Registros mostrados:

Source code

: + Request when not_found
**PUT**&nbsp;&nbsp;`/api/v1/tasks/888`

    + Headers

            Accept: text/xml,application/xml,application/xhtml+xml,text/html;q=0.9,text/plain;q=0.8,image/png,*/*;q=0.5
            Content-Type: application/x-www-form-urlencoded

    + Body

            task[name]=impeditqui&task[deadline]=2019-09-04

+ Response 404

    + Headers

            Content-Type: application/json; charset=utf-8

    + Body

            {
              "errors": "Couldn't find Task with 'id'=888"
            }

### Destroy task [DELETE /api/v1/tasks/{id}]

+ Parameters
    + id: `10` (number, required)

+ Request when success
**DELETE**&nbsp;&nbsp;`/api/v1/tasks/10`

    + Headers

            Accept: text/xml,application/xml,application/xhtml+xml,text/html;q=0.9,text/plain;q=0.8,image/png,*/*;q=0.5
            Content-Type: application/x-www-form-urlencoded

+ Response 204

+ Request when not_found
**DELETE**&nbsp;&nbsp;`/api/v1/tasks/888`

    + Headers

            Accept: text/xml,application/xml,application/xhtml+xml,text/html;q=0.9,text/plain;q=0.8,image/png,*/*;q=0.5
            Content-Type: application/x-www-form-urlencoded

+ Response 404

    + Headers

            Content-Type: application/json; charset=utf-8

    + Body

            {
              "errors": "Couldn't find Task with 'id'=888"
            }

Instrucciones de trabajo:
Imprima nuevamente, sin alterar nada, todas las líneas de los registros anteriores.

Respuesta:
Source code

: + Request when not_found
**PUT**&nbsp;&nbsp;`/api/v1/tasks/888`

    + Headers

            Accept: text/xml,application/xml,application/xhtml+xml,text/html;q=0.9,text/plain;q=0.8,image/png,*/*;q=0.5
            Content-Type: application/x-www-form-urlencoded

    + Body

            task[name]=impeditqui&task[deadline]=2019-09-04

+ Response 404

    + Headers

            Content-Type: application/json; charset=utf-8

    + Body

            {
              "errors": "Couldn't find Task with 'id'=888"
            }

### Destroy task [DELETE /api/v1/tasks/{id}]

+ Parameters
    + id: `10` (number, required)

+ Request when success
**DELETE**&nbsp;&nbsp;`/api/v1/tasks/10`

    + Headers

            Accept: text/xml,application/xml,application/xhtml+xml,text/html;q=0.9,text/plain;q=0.8,image/png,*/*;q=0.5
            Content-Type: application/x-www-form-urlencoded

+ Response 204

+ Request when not_found
**DELETE**&nbsp;&nbsp;`/api/v1/tasks/888`

    + Headers

            Accept: text/xml,application/xml,application/xhtml+xml,text/html;q=0.9,text/plain;q=0.8,image/png,*/*;q=0.5
            Content-Type: application/x-www-form-urlencoded

+ Response 404

    + Headers

            Content-Type: application/json; charset=utf-8

    + Body

            {
              "errors": "Couldn't find Task with 'id'=888"
            }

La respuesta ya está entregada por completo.